** Exercise aim **
Write out the passage of the Celluloid Man listing below that runs between "Celluloid Man is" and "to cinema itself.", inclusive.

CELLULOID MAN
Documentary
by Shivendra Singh Dungarpur
2012
/ India/ 164 min
5.45pm
/ 2nd Aug 2015/ Perks Mini Theater
Celluloid
Man screening is part of Thamizh Studio’s 2015 Lenin award function. Sri. P.K Nair will
be receiving the 2015 Lenin Award at Chennai on Aug 15th 2015.
Celluloid Man is a tribute to film archivist and cinephile extraordinaire P.K. Nair, a man whose childhood fascination
with cinema finally led to the creation of the National Film Archive of India.
In a country where film preservation was once regarded as irrelevant, Nair's
has been a long, hard fight to preserve precious fragments of India's film
heritage that would otherwise be lost forever.
Comparable to France's late, great 'man of cinema', the
noted film archivist Henri Langlois, Nair has also influenced generations of
Indian filmmakers by introducing them to new worlds through the prism of
cinema. Featuring wonderful clips and interviews with many Indian and
international filmmakers, this award-winning documentary is both a portrait of
a man's passion with film and a love letter to cinema itself.
The film is a deeply personal and nostalgic take on the
life of P. K. Nair, the man almost wholly responsible for what is now known as
the National Film Archives of India (NFAI), in Pune. And through the journey of
the film, we also understand what true passion for cinema is; how someone can
be so devoted to collecting and archiving films for posterity, because he
understands what very few people do – that perhaps films offer the most
comprehensive and indicative representation of the times, even if most of the
films he collected and archived were ‘fiction’.
Shot by some of the foremost cinematographers in India -
names like Santosh Thundiyil, K. U. Mohanan, Mahesh Aney, Vikas Sivaraman,
Kiran Deohans and the likes – the film also looks at Mr. Nair’s life through
the eyes of the some of the most respected names in Indian cinema; a number of
them being former students of Mr. Nair from the Film & Television Institute
of India. Through rich anecdotes and little stories that highlight the man’s
tireless work and the result of it – prints of tens of thousands of film from
across the world stored, the work of great masters worth many times their
weight in gold - the film is a heartfelt ride that is inspiring and humbling at
the same time.Celluloid Man will move you, and will reinforce the fact
that cinema is life.

** Information shown **

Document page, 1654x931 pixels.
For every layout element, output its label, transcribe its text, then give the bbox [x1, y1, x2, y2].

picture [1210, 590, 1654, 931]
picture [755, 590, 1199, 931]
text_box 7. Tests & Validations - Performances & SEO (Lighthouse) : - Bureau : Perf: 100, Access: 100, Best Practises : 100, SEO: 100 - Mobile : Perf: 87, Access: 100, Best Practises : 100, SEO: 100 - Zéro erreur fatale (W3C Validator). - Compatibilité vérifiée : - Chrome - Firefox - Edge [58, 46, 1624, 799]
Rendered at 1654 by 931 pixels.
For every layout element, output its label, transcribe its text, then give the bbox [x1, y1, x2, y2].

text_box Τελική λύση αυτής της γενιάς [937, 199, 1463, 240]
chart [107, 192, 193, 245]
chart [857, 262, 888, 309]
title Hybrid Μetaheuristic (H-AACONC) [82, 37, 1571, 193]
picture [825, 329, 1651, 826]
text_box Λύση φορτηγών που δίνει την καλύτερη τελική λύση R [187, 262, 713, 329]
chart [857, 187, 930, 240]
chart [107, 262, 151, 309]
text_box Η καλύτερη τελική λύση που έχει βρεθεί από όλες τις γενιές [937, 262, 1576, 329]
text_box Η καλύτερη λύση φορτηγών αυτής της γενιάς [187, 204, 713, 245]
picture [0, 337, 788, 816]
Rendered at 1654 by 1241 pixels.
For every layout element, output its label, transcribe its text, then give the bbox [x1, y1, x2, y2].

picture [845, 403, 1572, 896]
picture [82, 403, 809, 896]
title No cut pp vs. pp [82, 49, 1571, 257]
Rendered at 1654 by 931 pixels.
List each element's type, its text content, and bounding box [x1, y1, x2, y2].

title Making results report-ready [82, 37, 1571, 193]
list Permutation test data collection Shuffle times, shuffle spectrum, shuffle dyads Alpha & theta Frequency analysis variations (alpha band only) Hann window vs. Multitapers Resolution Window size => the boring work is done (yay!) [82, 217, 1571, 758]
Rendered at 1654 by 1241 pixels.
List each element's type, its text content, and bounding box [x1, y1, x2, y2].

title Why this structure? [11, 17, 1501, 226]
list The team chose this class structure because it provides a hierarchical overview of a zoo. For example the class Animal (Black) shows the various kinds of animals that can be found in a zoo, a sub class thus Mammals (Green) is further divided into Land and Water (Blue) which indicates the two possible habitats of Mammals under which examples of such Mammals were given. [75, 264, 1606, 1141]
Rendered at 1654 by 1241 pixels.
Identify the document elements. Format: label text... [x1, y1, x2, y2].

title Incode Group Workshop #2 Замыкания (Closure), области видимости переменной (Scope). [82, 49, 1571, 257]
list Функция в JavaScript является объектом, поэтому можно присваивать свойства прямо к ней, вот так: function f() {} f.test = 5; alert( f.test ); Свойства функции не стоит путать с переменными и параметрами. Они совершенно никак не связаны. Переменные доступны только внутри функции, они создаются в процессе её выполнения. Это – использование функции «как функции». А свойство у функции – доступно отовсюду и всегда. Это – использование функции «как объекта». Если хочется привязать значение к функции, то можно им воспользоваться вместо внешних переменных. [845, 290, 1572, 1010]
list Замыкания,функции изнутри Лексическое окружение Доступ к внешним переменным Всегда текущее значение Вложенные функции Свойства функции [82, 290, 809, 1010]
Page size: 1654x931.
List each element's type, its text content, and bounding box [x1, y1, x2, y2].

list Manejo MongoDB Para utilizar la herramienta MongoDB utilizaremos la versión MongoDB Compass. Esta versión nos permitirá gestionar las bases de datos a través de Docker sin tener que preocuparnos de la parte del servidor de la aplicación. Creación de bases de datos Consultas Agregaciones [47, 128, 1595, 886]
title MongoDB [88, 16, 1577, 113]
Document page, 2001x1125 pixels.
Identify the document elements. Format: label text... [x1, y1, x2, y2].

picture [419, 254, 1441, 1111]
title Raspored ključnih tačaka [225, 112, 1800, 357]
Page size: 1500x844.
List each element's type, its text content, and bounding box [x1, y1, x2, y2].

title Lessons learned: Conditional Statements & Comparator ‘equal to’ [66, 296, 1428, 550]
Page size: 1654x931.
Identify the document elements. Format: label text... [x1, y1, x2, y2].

** The solution **
Celluloid Man is a tribute to film archivist and cinephile extraordinaire P.K. Nair, a man whose childhood fascination
with cinema finally led to the creation of the National Film Archive of India.
In a country where film preservation was once regarded as irrelevant, Nair's
has been a long, hard fight to preserve precious fragments of India's film
heritage that would otherwise be lost forever.
Comparable to France's late, great 'man of cinema', the
noted film archivist Henri Langlois, Nair has also influenced generations of
Indian filmmakers by introducing them to new worlds through the prism of
cinema. Featuring wonderful clips and interviews with many Indian and
international filmmakers, this award-winning documentary is both a portrait of
a man's passion with film and a love letter to cinema itself.